Rod Boll

Personal information
- Born: 9 July 1952 Fillmore, Saskatchewan, Canada
- Died: 28 January 2021 (aged 68)

Sport
- Sport: Sports shooting

= Rod Boll =

Canadian sports shooter (1952–2021)

Rod Boll (9 July 1952 - 28 January 2021) was a Canadian sports shooter. He competed in the men's double trap event at the 1996 Summer Olympics. Boll also competed at two editions of the Pan American Games, and won more than twenty titles during his career. He was posthumously inducted into the Saskatchewan Sports Hall of Fame.

==Biography==
Boll was born in Fillmore, Saskatchewan in 1952. He was brought up on a farm and began trap shooting when he was 16, winning a junior title in 1970.
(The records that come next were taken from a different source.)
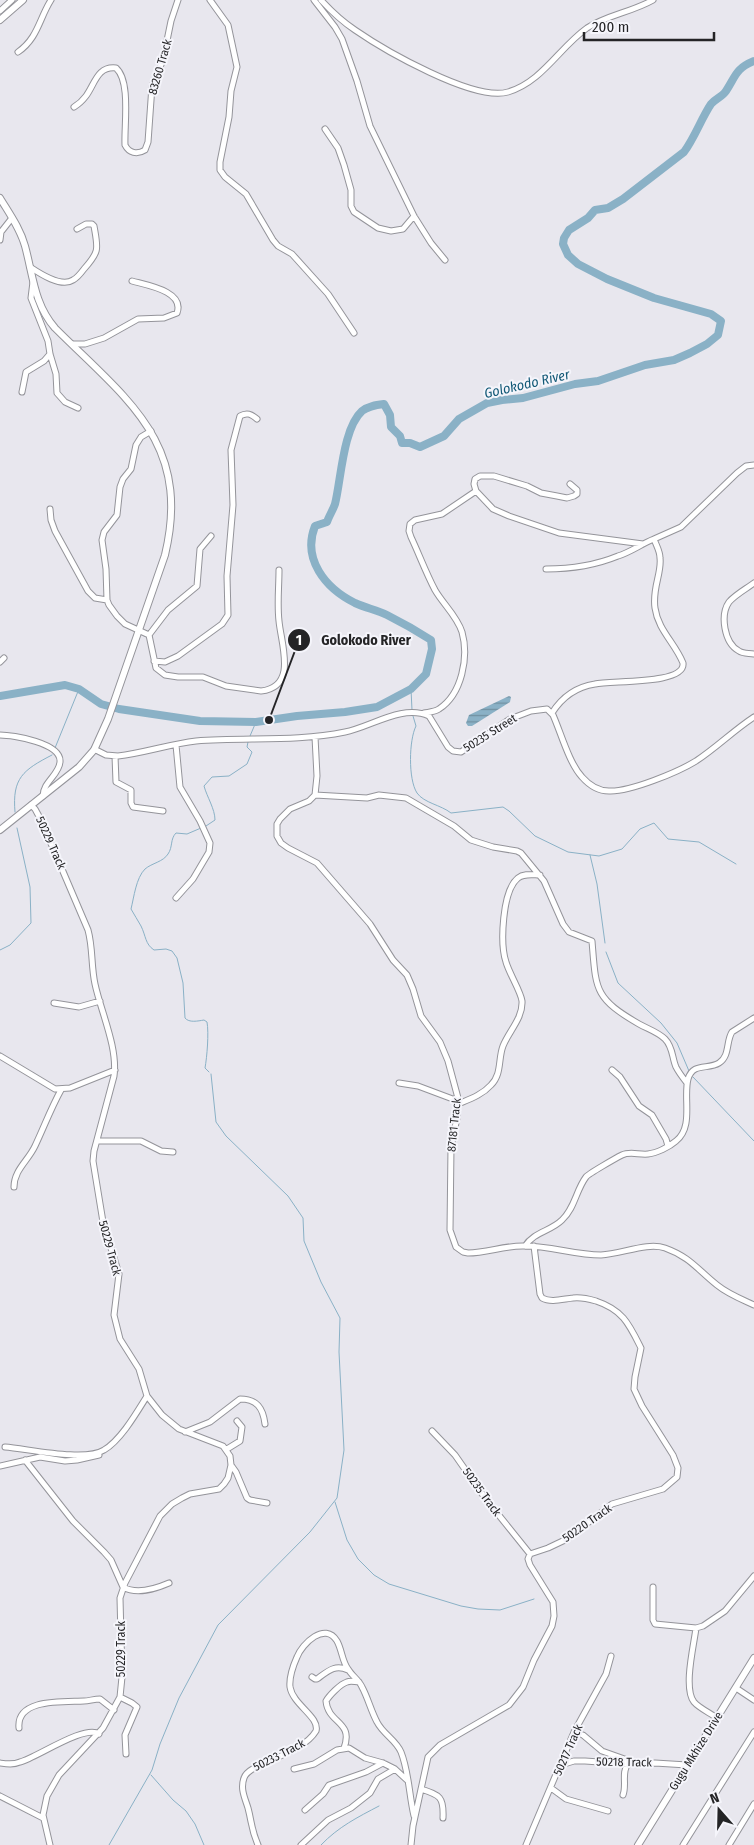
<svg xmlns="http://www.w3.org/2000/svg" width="754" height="1845" font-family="'Fira Sans Condensed',sans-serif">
<defs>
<pattern id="water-rules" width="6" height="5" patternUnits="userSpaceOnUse" patternTransform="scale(1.25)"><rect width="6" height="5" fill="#8ab1c6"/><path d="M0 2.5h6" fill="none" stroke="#7190a1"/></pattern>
</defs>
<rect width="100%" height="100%" fill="#e8e7ee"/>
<path fill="url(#water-rules)" d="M509,696l2,1 -1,5 -38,24h-4l-2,-3 3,-8z"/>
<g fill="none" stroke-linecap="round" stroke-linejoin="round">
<path stroke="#8ab1c6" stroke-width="1" d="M411,689l1,21
M413,716l3,10c-7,14 -8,53 1,67 7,10 24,12 34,20l52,-6 6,4 26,25 33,16 31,4 23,-7 18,-20 14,-6 14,16 31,3 37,22
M250,736l6,-14
M55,748l24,-59
M15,812c-3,-34 8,-42 37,-57
M206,826l9,-6c0,-11 -8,-23 -11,-34l8,-9 17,-1 18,-12 5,-12 -5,-5 1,-5
M201,828l-14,6 -11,-1c-6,6 -3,14 -8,21 -5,8 -16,9 -23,15 -9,9 -11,28 -14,40 3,6 7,11 10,17 5,10 4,18 13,24l12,-1 6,2 5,7 6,25 2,35c4,5 13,3 19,2l3,2c2,11 0,35 -2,46l4,4
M590,855l7,29 8,59
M0,950l10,-5 21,-22 -1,-36 -13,-59
M606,952l12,31 43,40 16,20 12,28
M693,1077l61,64
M335,1502l12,38 11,19 16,16 15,9 72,22 17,3 22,1 34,-11
M151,1775l22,25 13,11 9,13 9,21
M109,1845l43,-75 8,-26 19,-46 39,-73 92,-93 27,-34 7,-48 -5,-98 1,-34 -19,-36 -17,-41 -1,-23 -15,-22 -62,-60 -10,-14 -5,-48
M321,1845c17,-18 37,-28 58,-39"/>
<path stroke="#8ab1c6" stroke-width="8" d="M0,696l65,-11 14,4 22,15 18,5 81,12 56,1 41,-6 48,-4 32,-5 34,-18 15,-15 6,-25 -1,-9c-14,-9 -28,-17 -44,-25 -10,-5 -21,-7 -32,-12 -30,-15 -53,-44 -40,-77l12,-4c2,-6 6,-12 8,-18 6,-24 8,-76 27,-93 6,-5 14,-6 22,-7l6,11 1,12 9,9 2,7h8l10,4 24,-11 15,-17 28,-16 15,-3 21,-2 52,-14 23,-3 47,-16 29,-5 16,-7 17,-9 11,-9 3,-14 -10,-7 -57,-16 -47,-19 -29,-15 -10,-9 -5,-11 1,-6 5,-8 19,-12 7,-8 13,-2 15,-9 61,-47c11,-15 17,-33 27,-48 4,-5 11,-7 15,-13 10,-15 9,-22 28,-30"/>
<g stroke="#94949a" stroke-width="7">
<path id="minor" d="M210,0l18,25 9,42 -6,24 -2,26 -9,45v8l5,7 21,17 27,46 5,6 14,8 36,40 26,39
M314,0l21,27 7,12 15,42 13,45 44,90 17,27 14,17
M321,0c10,11 22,22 34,30 29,20 119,72 153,62 34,-10 51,-44 79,-64 20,-13 45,-16 66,-28
M0,11l12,-11
M18,52c20,-14 21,-33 33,-52
M74,107c5,-3 9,-7 12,-11 9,-12 11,-30 30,-28 15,13 8,58 9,77 4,8 12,10 20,5l3,-8 4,-56 11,-26 8,-39 7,-21
M325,129l13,19 6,17 7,25v16l3,6 24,16 13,3 12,-2 11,-13
M0,240l1,-8 11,-14
M30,267c9,6 31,21 43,13 4,-2 8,-7 11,-11 16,-18 14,-20 10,-43l-2,-2h-6l-9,5
M33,282l-2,16 17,43 2,13 6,20 1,19 8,9 13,6
M72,344h13l19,-6 34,-19 26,-1 13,-5c8,-22 -31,-28 -45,-32
M22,392l4,-20 18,-11 6,-7
M151,431l-10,6 -5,8 -5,24 -8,10 -3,8 -3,28 -13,17 -2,8 4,29 1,31 2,5 8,11 8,8 24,11 7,33 9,7 13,2h25l23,9 35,5c37,-4 20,-47 18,-70 -2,-17 0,-34 0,-51
M570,484l7,6v4l-3,2 -7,2 -10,-2 -16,-3 -14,-7 -33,-10h-14l-5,3 -1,5 2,7 17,18 16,7 50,17 84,11
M50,509l1,11 4,11 33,60 7,7 12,2
M546,569c23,0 50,-4 72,-13 13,-4 23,-12 36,-17
M754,583c-8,6 -18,11 -25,19 -9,13 -5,41 10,49 4,3 10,2 15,3
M149,635l19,-25 29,-24 3,-37 11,-13
M154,661l11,1 13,-6 44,-32 6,-9 -1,-39 6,-71 -2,-55 9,-34c7,-4 11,-2 17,3
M0,662l4,-4
M424,713c5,-1 10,-1 15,-4 23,-15 30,-52 23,-77 -5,-16 -19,-28 -27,-42 -9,-17 -16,-36 -24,-53l-2,-6 1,-7 5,-4 27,-6 34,-23
M552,713c10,-16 24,-26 43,-29 15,-4 91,1 88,-21 -8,-20 -25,-33 -28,-55 -3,-20 7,-35 5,-50 0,-7 -4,-13 -6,-19l27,-12 56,-54 9,-7 8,-1
M0,735c13,0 62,8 60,27 -1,13 -17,20 -17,34
M315,737l2,39 -2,19 -6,6 -19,8 -10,10 -3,5v12l4,7 7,5 29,15 53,61 23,36 14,15 6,14 8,27 19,26 8,19 10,37 -1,20 -6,29 -1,83 6,17 7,5 5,1c19,0 38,-8 57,-7 26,0 50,9 76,9 21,-1 46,-13 64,-7 25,9 32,21 52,37 11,9 24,14 37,20
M176,745l4,42 20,34 10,22 -1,9 -16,27 -17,19
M94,749l12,6 12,1c26,-3 52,-12 78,-15 50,-4 100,1 149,-9 26,-5 57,-28 84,-16l19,31 5,4 8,1 49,-33 21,-8 16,-2 6,6c8,18 16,48 29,62 7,8 17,14 27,14 21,1 69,-19 87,-30 20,-13 38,-31 58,-44
M115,756l1,26 15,8v13l2,4 30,4
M315,795l52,3 12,-3 27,3 48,28 17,14 22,7 24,4 4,2 23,28 19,43 6,8 23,9c4,49 2,57 47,83 9,5 19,8 26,15 8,8 7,19 11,28 3,6 7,11 11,16
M31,805l4,4 6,11 47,110c5,18 3,36 7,54 6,28 23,64 19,92l-20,75 -1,10 10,61 16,52 -5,41 6,24 19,30 8,27 15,19 17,14 44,17 7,10 1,9 -3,13 -4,6 -5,5 -29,5 -8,4 -10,6 -12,12 -35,67 -5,15 2,79 -2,20 -17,31 -44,47 -12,21 -4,19 7,30
M54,1003l25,4 21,-6
M0,1056l55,33 15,-1 45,-18
M612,1070l8,7 19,29 13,9 14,24 2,7
M399,1083l19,3 40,15
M458,1104c12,-5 24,-9 33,-19 11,-11 7,-26 12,-39 6,-15 20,-28 19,-45 -1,-9 -13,-28 -16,-39 -6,-18 -4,-71 12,-84 6,-5 15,-3 22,-3
M97,1141h44l20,10 12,1
M14,1187c0,-17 14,-26 21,-41 9,-19 16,-38 26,-56
M525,1246c9,-14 26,-15 37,-26 13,-12 14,-30 24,-43 2,-3 30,-19 36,-22 8,-4 17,0 26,-1 9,-1 21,-7 28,-13 18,-14 7,-43 12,-62 5,-17 20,-9 31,-16 11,-7 7,-22 13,-31l22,-14
M432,1431l23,24 30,43 45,56
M185,1432l25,-10 30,-23c17,0 23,9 25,25
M5,1447c24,2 80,15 99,3 17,-10 33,-38 43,-54
M227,1449l13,-8 2,-14 -5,-6
M25,1460l48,61 31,31 7,8 12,27c14,8 32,2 46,-4
M231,1465l5,7 11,26 3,2 17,3
M0,1466l40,-9 25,4 12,-1 22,-5
M653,1587v33l2,4 41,4 7,-2 22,-15 29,-35
M696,1628c-2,17 -13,60 -2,74 5,6 16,11 23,16
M312,1677l3,2h2c11,-8 18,-15 31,-9
M736,1688l18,12
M120,1697l12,6 5,4 -12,28 1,19
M19,1728c-3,-30 45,-26 65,-27 5,0 10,-2 16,-2l14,11
M574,1732l9,3 19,16 31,11
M344,1748c10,-27 -16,-24 -18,-47 3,-5 14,-17 21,-19 4,-2 8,0 12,0
M0,1763c7,1 13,2 20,-1 16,-4 65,-38 79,-28
M561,1765l13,-4h11l43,3 27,-1 32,2
M294,1769l20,-5 23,-14 12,-2 16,10 18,5 12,6 13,12
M551,1788l15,11 42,12
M421,1789c19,6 23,8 22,29
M623,1795c4,-10 -2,-23 5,-31
M0,1796l43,22
M305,1810l18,-16 6,-9 37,-13 17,-9
M258,1845c-7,-16 -6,-22 -10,-37 -3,-10 -8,-19 -4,-30 5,-16 57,-22 72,-47 4,-14 -23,-26 -26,-44 -1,-10 3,-21 7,-30 5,-13 28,-36 40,-16 5,9 5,20 11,28 4,7 11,11 14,18 6,11 9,24 15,35 6,12 19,18 24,30 8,20 8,43 13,64
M301,1845l27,-25 23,-12 19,-15 8,-14 17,-10
M411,1845l2,-19 15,-69 12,-12 69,-40 14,-18 11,-27 18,-34 2,-10 -1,-14 -23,-37 -2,-6 2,-5 18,-6 19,-9 45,-35 51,-15 14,-12 1,-9 -5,-13 -31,-49 -8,-17 1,-12 6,-29c-12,-24 -18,-38 -45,-47 -7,-2 -15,-4 -23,-3 -10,1 -22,5 -31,0l-2,-4 -6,-48
M526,1845l48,-113 32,-58 5,-18
M683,1845l71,-113
M729,1845l25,-41"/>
</g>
<g stroke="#94949a" stroke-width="8">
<path id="tertiary" d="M0,20l23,-20
M0,198c9,15 20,30 25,48 8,29 9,58 30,82 71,71 137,114 110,227l-57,164 -14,31 -15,17 -79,63
M638,1845l116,-187"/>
</g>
<use href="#minor" stroke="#fff" stroke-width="5"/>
<use href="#tertiary" stroke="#fff" stroke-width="6"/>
</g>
<g text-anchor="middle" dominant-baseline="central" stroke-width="4" stroke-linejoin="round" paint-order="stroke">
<g font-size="12" fill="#242426" stroke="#f5f5fb">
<text transform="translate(160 67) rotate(-74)">83260 Track</text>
<text transform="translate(490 733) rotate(-32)">50235 Street</text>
<text transform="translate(51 843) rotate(66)">50229 Track</text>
<text transform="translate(454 1125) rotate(-84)">87181 Track</text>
<text transform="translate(110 1248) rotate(75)">50229 Track</text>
<text transform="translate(482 1492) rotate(54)">50235 Track</text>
<text transform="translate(587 1523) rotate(-35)">50220 Track</text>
<text transform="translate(121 1649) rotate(-90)">50229 Track</text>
<text transform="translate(568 1750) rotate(-66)">50217 Track</text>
<text transform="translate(696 1751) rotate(-58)">Gugu Mkhize Drive</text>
<text transform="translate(279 1755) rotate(-27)">50233 Track</text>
<text transform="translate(624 1762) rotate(1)">50218 Track</text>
</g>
<g font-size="14" font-style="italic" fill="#115876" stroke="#f5f5fb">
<text transform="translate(527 384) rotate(-13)">Golokodo River</text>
</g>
</g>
<path fill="none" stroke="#242426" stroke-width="2" d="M269 720L299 640"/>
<g fill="#242426" stroke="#f5f5fb" stroke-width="2">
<circle cx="269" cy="720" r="5"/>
<circle cx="299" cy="640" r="12"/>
</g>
<g font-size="15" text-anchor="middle" font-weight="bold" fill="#fff">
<text x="299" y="645">1</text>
</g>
<g font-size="14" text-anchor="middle" font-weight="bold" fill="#242426" stroke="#f5f5fb" stroke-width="4" stroke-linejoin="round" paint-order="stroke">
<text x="366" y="645">Golokodo River</text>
</g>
<g transform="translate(719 1810) rotate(340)" stroke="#f5f5fb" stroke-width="4" paint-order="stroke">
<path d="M0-4L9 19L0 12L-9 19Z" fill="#242426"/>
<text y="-8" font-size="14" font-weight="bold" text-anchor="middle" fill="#242426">N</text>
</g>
<path d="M584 32v8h130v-8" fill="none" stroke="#242426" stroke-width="2.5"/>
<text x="592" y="32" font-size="15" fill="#242426" stroke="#f5f5fb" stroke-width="4" paint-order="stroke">200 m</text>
</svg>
At the 1996 Summer Olympics in Atlanta, Boll competed in the men's double trap event, where he finished in 19th place. Boll competed at the 1995 Pan American Games and the 2003 Pan American Games, where he won gold in 1995 in the double trap team event.

During his life, Boll won more than twenty provincial and national shooting titles. His last title came in 2019, before he died of a heart attack in January 2021. Four months after his death, he was inducted into the Saskatchewan Sports Hall of Fame. His son, Kahl, is also a trap shooter.